You chose collaborative divorce because you liked the idea of a calm, rational way to get through a very difficult time in your life. You had hope this was a straightforward process that determined a path to an amicable settlement. But as the process played out, are you finding it increasingly frustrating to get the results you want? If so, maybe a collaborative divorce is not for you.
You agreed on a collaborative divorce believing that calmer heads would prevail and conclude with a mutually-satisfying arrangement for both involved. There was good reason for hope, many times a collaborative divorce works as a satisfying solution for divorce. But it is not uncommon that once you are in the collaborative process, certain items you are deliberating about can leave you more concerned than hopeful.
Decide if you and your spouse are seeing eye-to-eye
During the collaborative process you may have learned about an idea you assumed was mutually agreed upon is really something your spouse wants to do much differently. If this situation comes up, it may be good to speak to your attorney about what your goals are and ask for feedback to get a different perspective on why these goals may be differing. This strategy allows yourself to be put in their shoes and can give you new insight on how you both can reach an agreement.
Are you being flexible enough?
Every negotiation is give-and-take and both parties need to understand they need to be willing to have flexibility and accept the fact they may not end up with everything they first envisioned. If you are having a tough time finding flexibility, you should look over everything and find what you care most about. Then, locate the items you can find wiggle room on and the things you are okay giving up.
Is collaborative divorce even for you?
You may end up finding out the struggle is real and the outlook appears it won’t get better. It is not unusual for a hopeful divorce journey to turn into a road with huge potholes.
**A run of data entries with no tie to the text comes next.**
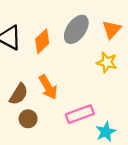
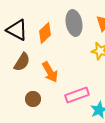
gray ellipse: (76, 29) -> (74, 23), turned -45
brown semicircle: (19, 94) -> (22, 62), moved

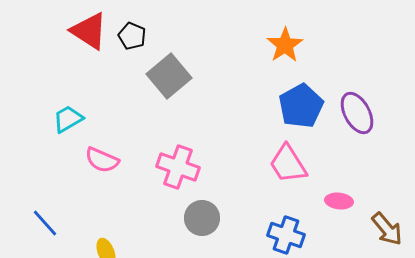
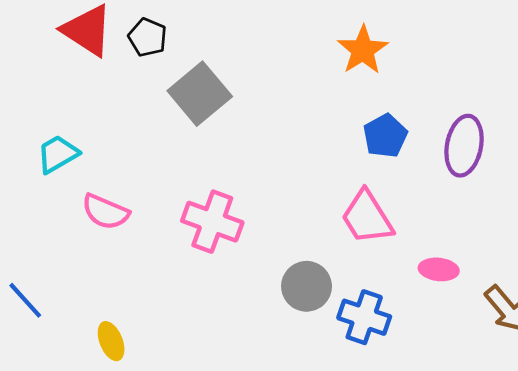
blue pentagon: (301, 106) -> (385, 136), size x0.7
purple ellipse: (357, 113) -> (464, 146), turned 39
gray circle: (202, 218) -> (307, 286), moved

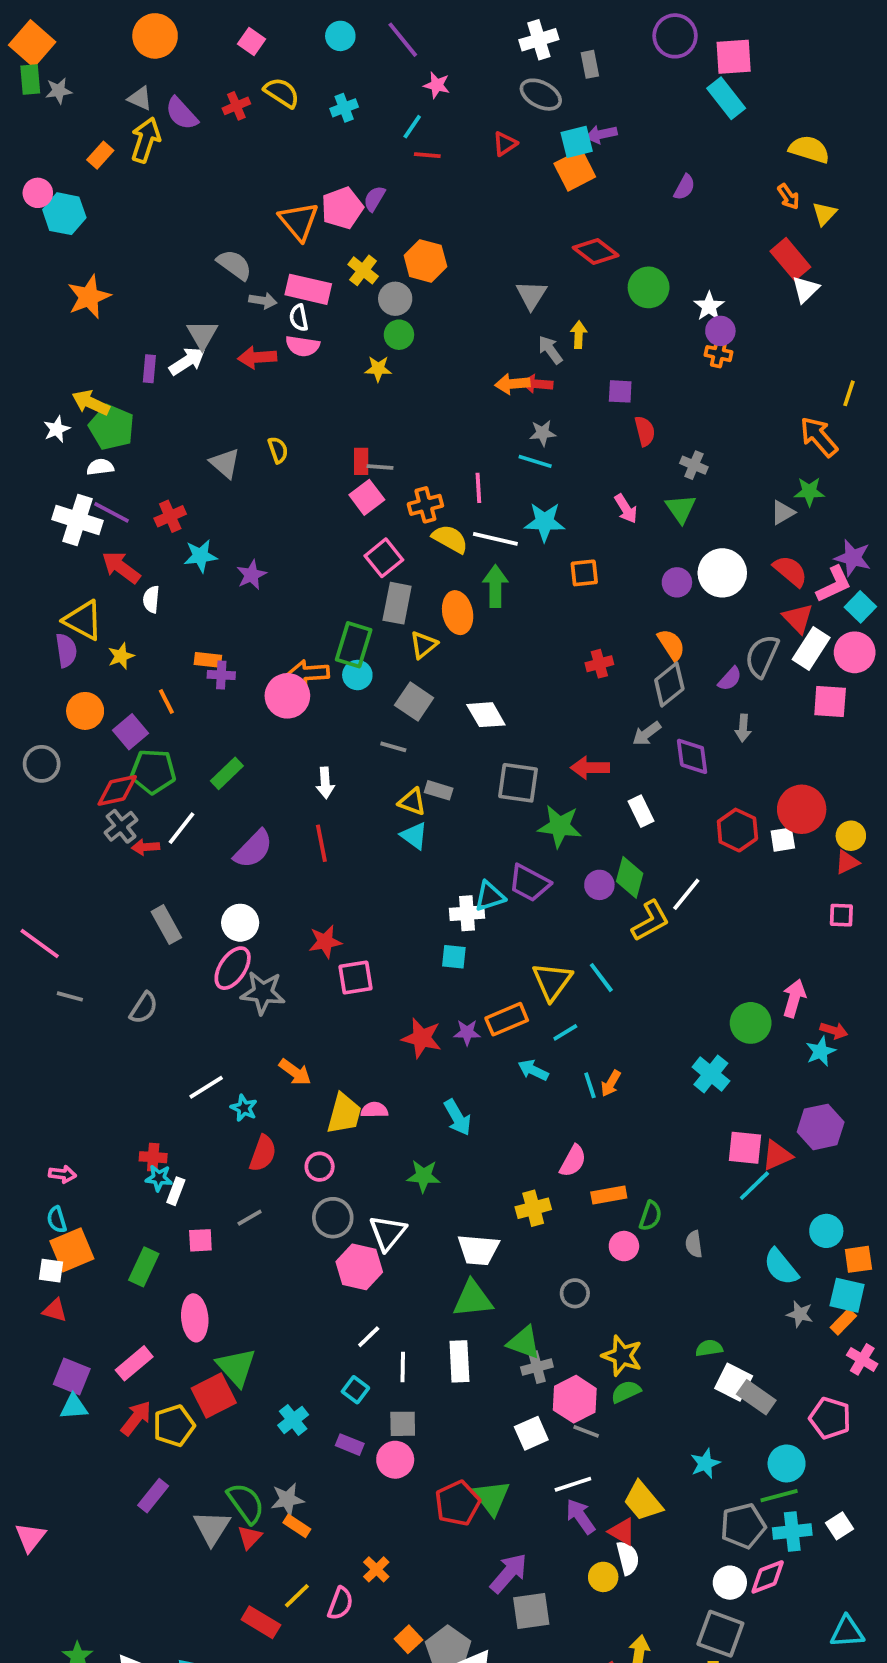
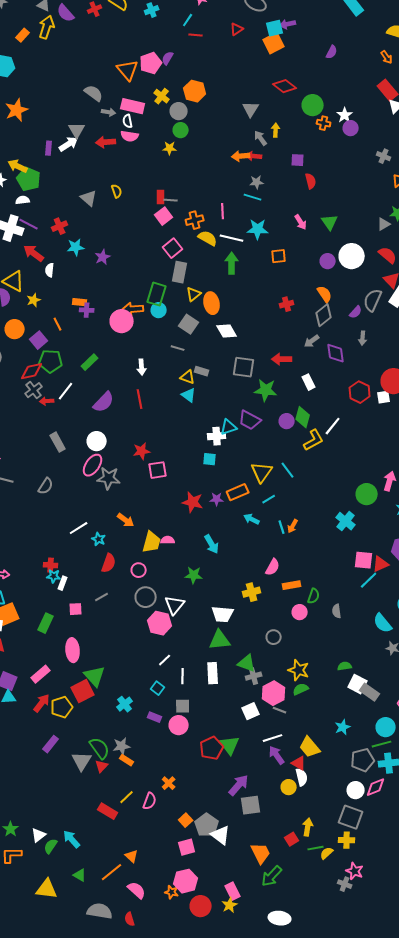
orange cross: (718, 354) -> (324, 123), moved
gray cross: (694, 465) -> (384, 156), moved
orange ellipse: (458, 613) -> (212, 303), moved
If you are at the end of your collaborative divorce rope, it may be time for other alternatives such as mediation or litigation. These options are worth considering if you discover the collaboration process is more frustrating than you first thought it would be. You may just find out that adjusting your expectations to the collaborative process is the best thing for you.
There is no doubt that a collaborative divorce can be a productive process that may provide a satisfying conclusion for all involved. However, if too many of your feelings are being bottled up and you are losing confidence, then it could be time to consider other divorce alternatives.